Skeletal Deformity Associated with SHOX Deficiency.

SHOX haploinsufficiency due to mutations in the coding exons or microdeletions involving the coding exons and/or the enhancer regions accounts for approximately 80% and 2-16% of genetic causes of Leri-Weill dyschondrosteosis and idiopathic short stature, respectively. The most characteristic feature in patients with SHOX deficiency is Madelung deformity, a cluster of anatomical changes in the wrist that can be attributed to premature epiphyseal fusion of the distal radius. Computed tomography of SHOX-deficient patients revealed a thin bone cortex and an enlarged total bone area at the diaphysis of the radius, while histopathological analyses showed a disrupted columnar arrangement of chondrocytes and an expanded hypertrophic layer of the growth plate. Recent studies have suggested that perturbed programmed cell death of hypertrophic chondrocytes may underlie the skeletal changes related to SHOX deficiency. Furthermore, the formation of an aberrant ligament tethering the lunate and radius has been implicated in the development of Madelung deformity. Blood estrogen levels and mutation types have been proposed as phenotypic determinants of SHOX deficiency, although other unknown factors may also affect clinical severity of this entity.

Compound heterozygous deletions in pseudoautosomal region 1 in an infant with mild manifestations of langer mesomelic dysplasia.

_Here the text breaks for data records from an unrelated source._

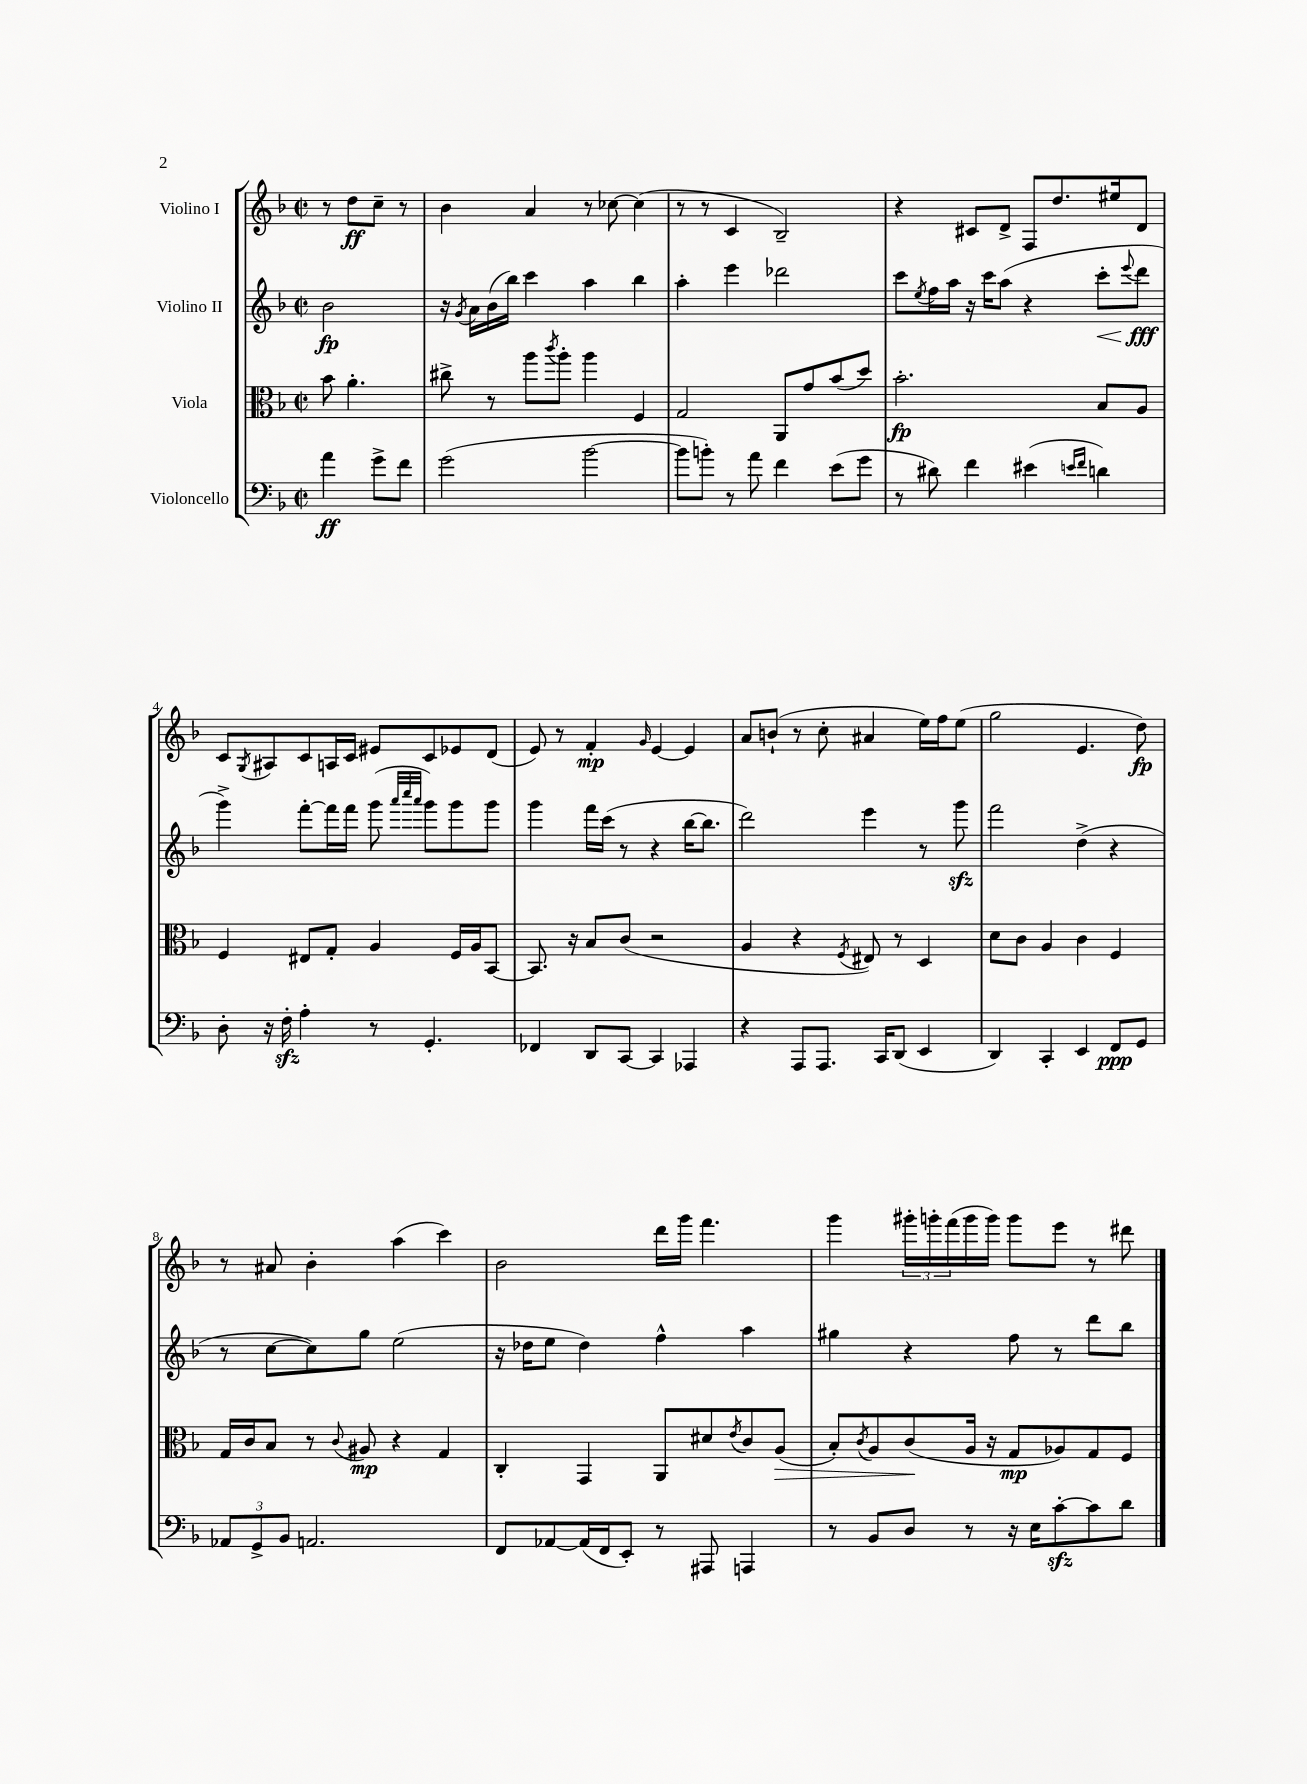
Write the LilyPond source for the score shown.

<<
\new StaffGroup <<
\new Staff = "s0" \with { instrumentName = "Violino I" } {
    \clef treble \key f \major \defaultTimeSignature \time 2/2 \partial 2
    r8 d''8\ff c''8-- r8 |
    bes'4 a'4 r8 ces''8~ ces''4( |
    r8 r8 c'4 bes2--) |
    r4 cis'8 d'8-> f8 d''8. eis''16 d'8 |
    c'8 \acciaccatura { g8 } ais8 c'8 a16 c'16 eis'8 c'8 ees'8 d'8( |
    e'8) r8 f'4-.\mp \grace { g'16 } e'4~ e'4 |
    a'8 b'8-!( r8 c''8-. ais'4 e''16) f''16 e''8( |
    g''2 e'4. d''8\fp) |
    r8 ais'8 bes'4-. a''4( c'''4) |
    bes'2 d'''16 g'''16 f'''4. |
    g'''4 \tuplet 3/2 { gis'''16-. g'''16-. f'''16( } g'''16 g'''16) g'''8 e'''8 r8 dis'''8 \bar "|." |
}
\new Staff = "s1" \with { instrumentName = "Violino II" } {
    \clef treble \key f \major \defaultTimeSignature \time 2/2 \partial 2
    bes'2\fp |
    r16 \acciaccatura { g'8 } a'16 bes'16( bes''16) c'''4 a''4 bes''4 |
    a''4-. e'''4 des'''2 |
    c'''8 \acciaccatura { e''8 } f''16 a''16 r16 c'''16 a''8( r4 c'''8-.\< \appoggiatura { e'''8 } d'''8\fff\! |
    g'''4->) f'''8~-. f'''16 f'''16 g'''8( \grace { a'''32 c''''32 a'''32 } g'''8) g'''8 g'''8 |
    g'''4 f'''16 c'''16( r8 r4 bes''16~ bes''8. |
    d'''2) e'''4 r8 g'''8\sfz |
    f'''2 d''4->( r4 |
    r8 c''8~ c''8) g''8 e''2( |
    r16 des''16 e''8 des''4) f''4-^ a''4 |
    gis''4 r4 f''8 r8 d'''8 bes''8 \bar "|." |
}
\new Staff = "s2" \with { instrumentName = "Viola" } {
    \clef alto \key f \major \defaultTimeSignature \time 2/2 \partial 2
    bes'8 a'4.-. |
    cis''8-> r8 a''8 \acciaccatura { c'''8 } a''8-. a''4 f4 |
    g2 a,8 g'8 bes'8( d''8) |
    bes'2.-.\fp bes8 a8 |
    f4 eis8 g8-. a4 f16 a16 bes,8~ |
    bes,8. r16 bes8 c'8( r2 |
    a4 r4 \acciaccatura { f8 } eis8) r8 d4 |
    d'8 c'8 a4 c'4 f4 |
    g16 c'16 bes8 r8 \appoggiatura { c'8 } ais8\mp r4 g4 |
    c4-. g,4 a,8 dis'8 \acciaccatura { e'8 } c'8 a8\>( |
    bes8-.) \acciaccatura { c'8 } a8 c'8\!( a16 r16 g8\mp aes8) g8 f8 \bar "|." |
}
\new Staff = "s3" \with { instrumentName = "Violoncello" } {
    \clef bass \key f \major \defaultTimeSignature \time 2/2 \partial 2
    a'4\ff g'8-> f'8 |
    g'2( bes'2~ |
    bes'8 b'8-.) r8 a'8 f'4 e'8( g'8 |
    r8 dis'8) f'4 eis'4( \grace { e'16 f'16 } d'4) |
    d8-. r16 f16-.\sfz a4-. r8 g,4.-. |
    fes,4 d,8 c,8~ c,4 aes,,4 |
    r4 a,,8 a,,8. c,16 d,8( e,4 |
    d,4) c,4-. e,4 f,8\ppp g,8 |
    \tuplet 3/2 { aes,8 g,8-> bes,8 } a,2. |
    f,8 aes,8~ aes,16( f,16 e,8-.) r8 ais,,8 a,,4 |
    r8 bes,8 d8 r8 r16 e16 c'8~-.\sfz c'8 d'8 \bar "|." |
}
>>
>>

Haploinsufficiency of SHOX on the short arm pseudoautosomal region (PAR1) leads to Leri-Weill dyschondrosteosis (LWD), and nullizygosity of SHOX results in Langer mesomelic dysplasia (LMD). Molecular defects of LWD/LMD include various microdeletions in PAR1 that involve exons and/or the putative upstream or downstream enhancer regions of SHOX, as well as several intragenic mutations. Here, we report on a Japanese male infant with mild manifestations of LMD and hitherto unreported microdeletions in PAR1. Clinical analysis revealed mesomelic short stature with various radiological findings indicative of LMD. Molecular analyses identified compound heterozygous deletions, that is, a maternally inherited ∼46 kb deletion involving the upstream region and exons 1-5 of SHOX, and a paternally inherited ∼500 kb deletion started from a position ∼300 kb downstream from SHOX. In silico analysis revealed that the downstream deletion did not affect the known putative enhancer regions of SHOX, although it encompassed several non-coding elements which were well conserved among various species with SHOX orthologs. These results provide the possibility of the presence of a novel enhancer for SHOX in the genomic region ∼300 to ∼800 kb downstream of the start codon.